Review: Another Japanese Sci-Fi Double Feature
Today, I once again headed over to Japan Society for the final double feature in its science fiction retrospective: Blue Christmas and Gamera 3: Revenge of Iris.
Blue Christmas actually shares a few themes in common with last week’s Invisible Man, namely the plight of misunderstood “monsters” and the destructive nature mass hysteria—though director Kihachi Okamoto, best known in the West for the uber-pessimistic Sword of Doom, has far less faith in humanity’s potential for redemption. This time, the target of mankind’s hatred is a small percentage of the population that has been transformed by cosmic radiation. Aside from minor changes in personality (mostly losing “negative” emotions, such a jealousy and vanity), these individuals can only be identified by their dark blue blood. Tatsuya Nakadai, one of my favorite Japanese actors, plays the dogged reporter investigating the phenomenon. Eventually, he discovers that the governments of the world are conspiring to fan the flames of paranoia, hoping to gain public support for a preemptive strike against these so-called invaders. The tension builds to a brutal bloodbath that would make Michael Corleone queasy, concluding with a chilling, beautiful image that succinctly illustrates the folly of blind prejudice.
Sadly, while the film’s high-concept premise is solid—even poignant—it can’t quite support Okamoto’s rickety narrative structure: the running time (133 minutes) feels bloated, scenes end abruptly, leaving the viewer little time to digest the (considerable) exposition, and significant characters (including Nakadai, to my profound dismay) vanish from the plot with little rhyme or reason.
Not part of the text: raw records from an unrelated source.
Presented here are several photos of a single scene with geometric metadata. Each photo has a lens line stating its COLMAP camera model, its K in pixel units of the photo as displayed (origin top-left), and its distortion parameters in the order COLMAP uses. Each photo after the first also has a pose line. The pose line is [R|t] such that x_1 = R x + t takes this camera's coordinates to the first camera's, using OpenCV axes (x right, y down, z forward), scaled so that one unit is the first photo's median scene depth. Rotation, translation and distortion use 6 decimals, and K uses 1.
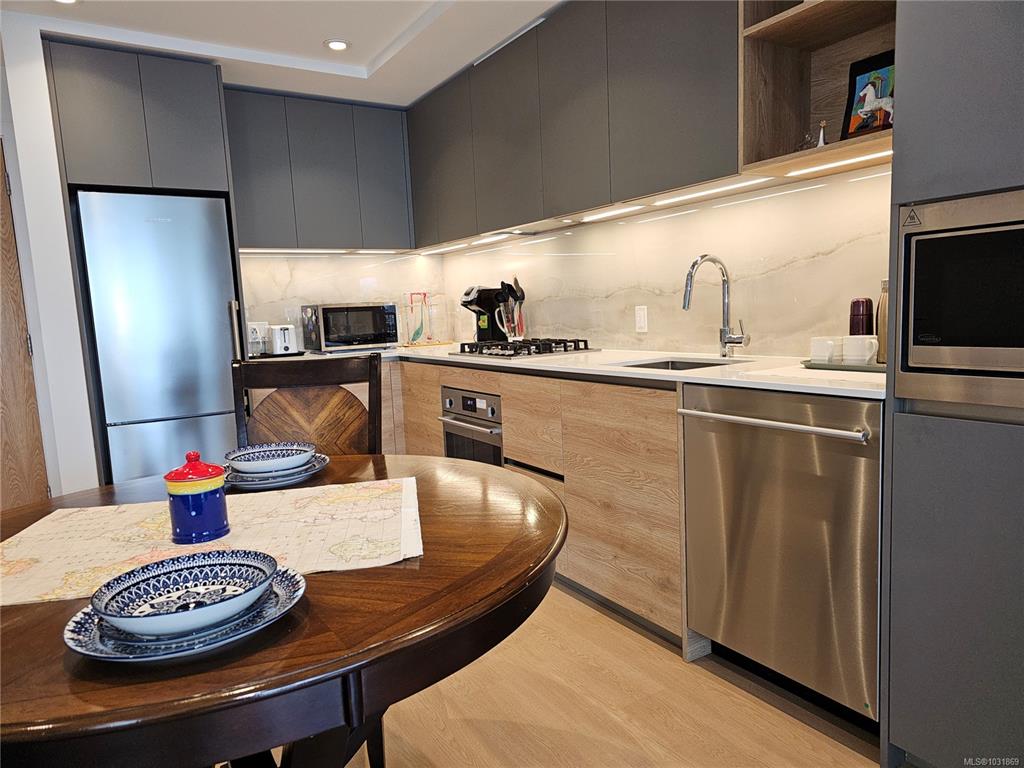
lens RADIAL K [[680.8, 0, 512.0], [0, 680.8, 384.0], [0, 0, 1]] dist [0.092583, -0.100674]
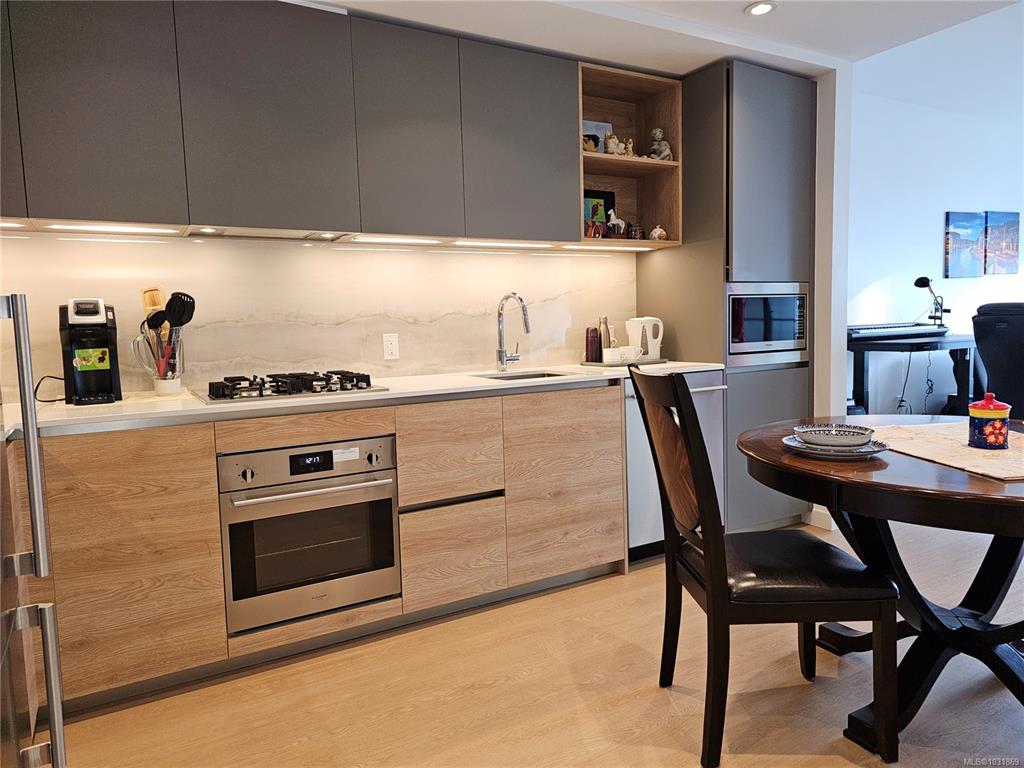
lens RADIAL K [[682.2, 0, 508.5], [0, 682.2, 378.9], [0, 0, 1]] dist [0.060044, -0.048606]
pose [[0.039734, -0.039026, 0.998448, -0.928503], [0.139806, 0.989625, 0.033117, -0.063698], [-0.989381, 0.138273, 0.044778, 0.891815]]
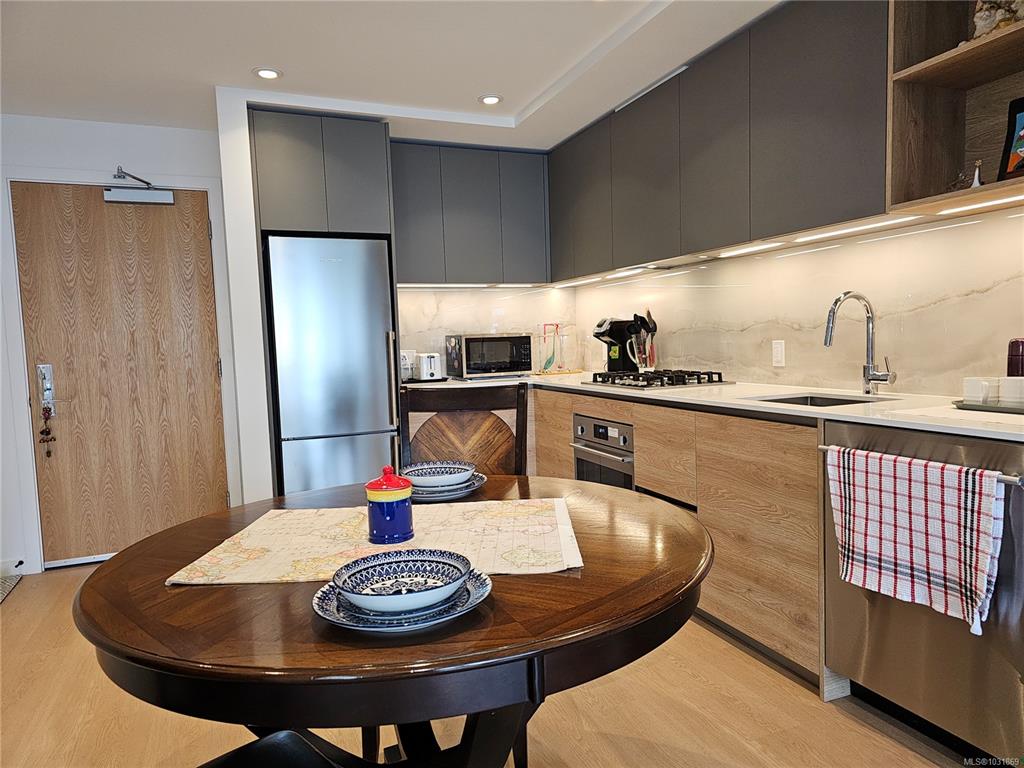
lens RADIAL K [[684.4, 0, 519.4], [0, 684.4, 386.1], [0, 0, 1]] dist [0.067518, -0.048288]
pose [[0.986766, 0.024040, -0.160357, -0.023878], [-0.029601, 0.999037, -0.032381, -0.003573], [0.159424, 0.036699, 0.986528, -0.060719]]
Still, the unforgettable sight of a denim-clad Zatoichi villain interrogating the thoroughly confused denizens of Travis Bickle’s New York ultimately made Blue Christmas a worthwhile viewing experience.
The second feature, on the other hand, I enjoyed without any reservations, and the packed theater seemed to concur: of the four films I saw these past two weekends, only Gamera 3: Revenge of Iris inspired thunderous applause. This delighted me to no end: I’m a massive fan of the original incarnation of Daiei’s kaiju franchise, which features such deliciously absurd imagery as the titular big turtle becoming ensnared, bear-trap style, in the nose cone of an enormous rocket before being launched into outer space. However, it had never occurred to me to seek out the ‘90s reboot series—an unforgivable error in judgment, since it apparently includes Gyaos, the most legitimately terrifying of the old-school Gamera villains, as a recurring antagonist. Although its plot and tone occasionally veer into “live action anime” territory (psychics and spirituality, deranged video game programmers, childhood friends with unresolved feelings for each other), Revenge of Iris absolutely delivers the awe-inspiring, monumentally destructive monster battles that the early pioneers of the genre struggled to effectively realize. The design of Gamera’s primary foe, a bio-mechanical Lovecraftian horror, is particularly impressive, and while the late '90s CGI utilized to augment the traditional man-in-suit techniques hasn’t aged gracefully, Iris remains as iconic and intimidating as the legendary King Gidorah himself.
As this mini-festival comes to a close, I must reiterate my praise for the work Japan Society is doing. Not all of the movies they screened are lost treasures, or even “good” in the conventional sense, but I’d argue that each is culturally and historically valuable to some degree, and I’m glad I had the opportunity to view them on the big screen, surrounded by fellow Japanophiles. I look forward to whatever the film programmers have in store for their next exhibition.